Access management

Yandex.Cloud users can only perform operations on resources that are permitted under the roles assigned to them. If a user doesn't have any roles assigned, almost all operations are forbidden.

To allow access to resources in the Yandex Monitoring service, assign the required roles to the user from the list below. Roles can currently only be assigned to parent resources (folders or clouds), whose roles are inherited by nested resources.

Note

For more information about role inheritance, see Inheritance of access rights in the Yandex Resource Manager documentation.

Assigning roles

To assign a role to a user:

  1. Open the Access management page for the selected cloud. If necessary, switch to another cloud.

  2. Select the user to assign the role to, click image, and choose Configure roles.

  3. To add a cloud role, click image in the Roles for cloud section.

    To add a folder role, select the folder and click Assign role in the Roles in folders section.

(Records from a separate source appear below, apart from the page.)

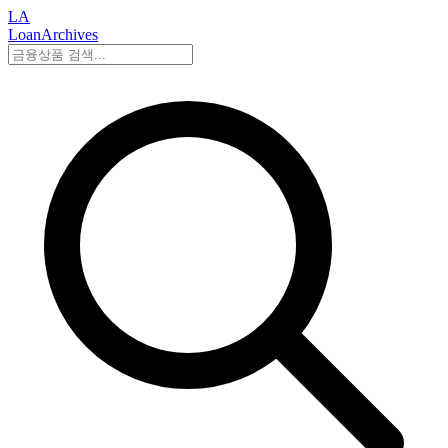
LA
LoanArchives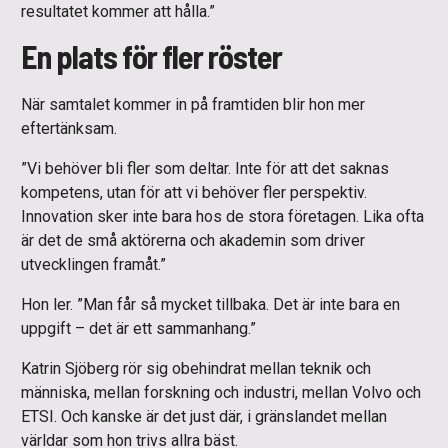
resultatet kommer att hålla.”
En plats för fler röster
När samtalet kommer in på framtiden blir hon mer
eftertänksam.
”Vi behöver bli fler som deltar. Inte för att det saknas
kompetens, utan för att vi behöver fler perspektiv.
Innovation sker inte bara hos de stora företagen. Lika ofta
är det de små aktörerna och akademin som driver
utvecklingen framåt.”
Hon ler. ”Man får så mycket tillbaka. Det är inte bara en
uppgift – det är ett sammanhang.”
Katrin Sjöberg rör sig obehindrat mellan teknik och
människa, mellan forskning och industri, mellan Volvo och
ETSI. Och kanske är det just där, i gränslandet mellan
världar som hon trivs allra bäst.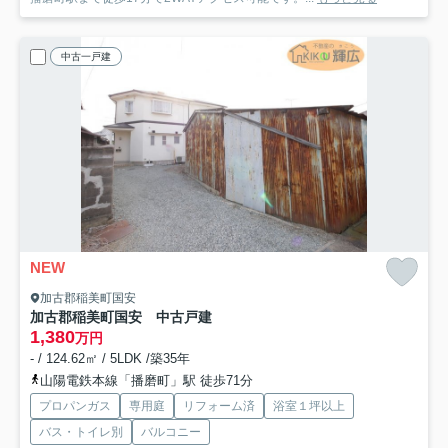
中古一戸建
NEW
加古郡稲美町国安
加古郡稲美町国安 中古戸建
1,380
万円
- / 124.62㎡ / 5LDK /築35年
山陽電鉄本線「播磨町」駅 徒歩71分
プロパンガス
専用庭
リフォーム済
浴室１坪以上
バス・トイレ別
バルコニー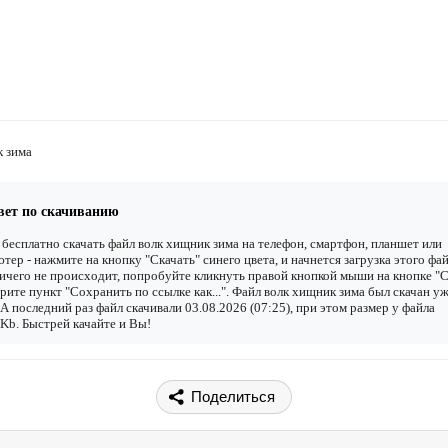
к зима
вет по скачиванию
бесплатно скачать файл волк хищник зима на телефон, смартфон, планшет или
тер - нажмите на кнопку "Скачать" синего цвета, и начнется загрузка этого фай
ичего не происходит, попробуйте кликнуть правой кнопкой мыши на кнопке "С
рите пункт "Сохранить по ссылке как...". Файл волк хищник зима был скачан у
. А последний раз файл скачивали 03.08.2026 (07:25), при этом размер у файла
Kb. Быстрей качайте и Вы!
Поделиться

  4. Choose a role from the list.

Roles

The list below shows all roles that are considered when verifying access rights in the Yandex Monitoring service.

Service roles

Service roles are roles that allow access to the resources of a particular service.

resource-manager.clouds.member

When a new user is added to the cloud, they are automatically assigned the role of cloud member: resource-manager.clouds.member.

Everyone needs this role to access the cloud resources, except the cloud owners and service accounts.

This role alone does not give you the right to perform any operations and is only used in combination with other roles, such as admin, editor, or viewer.

Important

To enable a user to work in the cloud through the management console, assign them the resource-manager.clouds.member and viewer roles for the cloud. If you assign only the cloud member role for the cloud and other roles for the nested resources, the user will only be able to perform resource operations using the API or CLI.

resource-manager.clouds.owner

Theresource-manager.clouds.owner is assigned for the cloud and makes the user the owner of the cloud. The owner can perform any operation with the cloud and its resources.

Only the cloud owner can assign users the resource-manager.clouds.owner role.

A cloud must have at least one owner. The sole owner of a cloud may not give up this role.

Primitive roles

You can assign primitive roles to any resource in any service.

viewer

Users with the viewer role can view created dashboards and widgets, as well as written metrics.

editor

Users with the editor role can create dashboards and widgets, as well as write metrics.

In addition, the editor role includes all permissions of the viewer role.

admin

Users with the admin role can create dashboards and widgets, as well as write metrics.

In addition, the admin role includes all permissions of the editor role.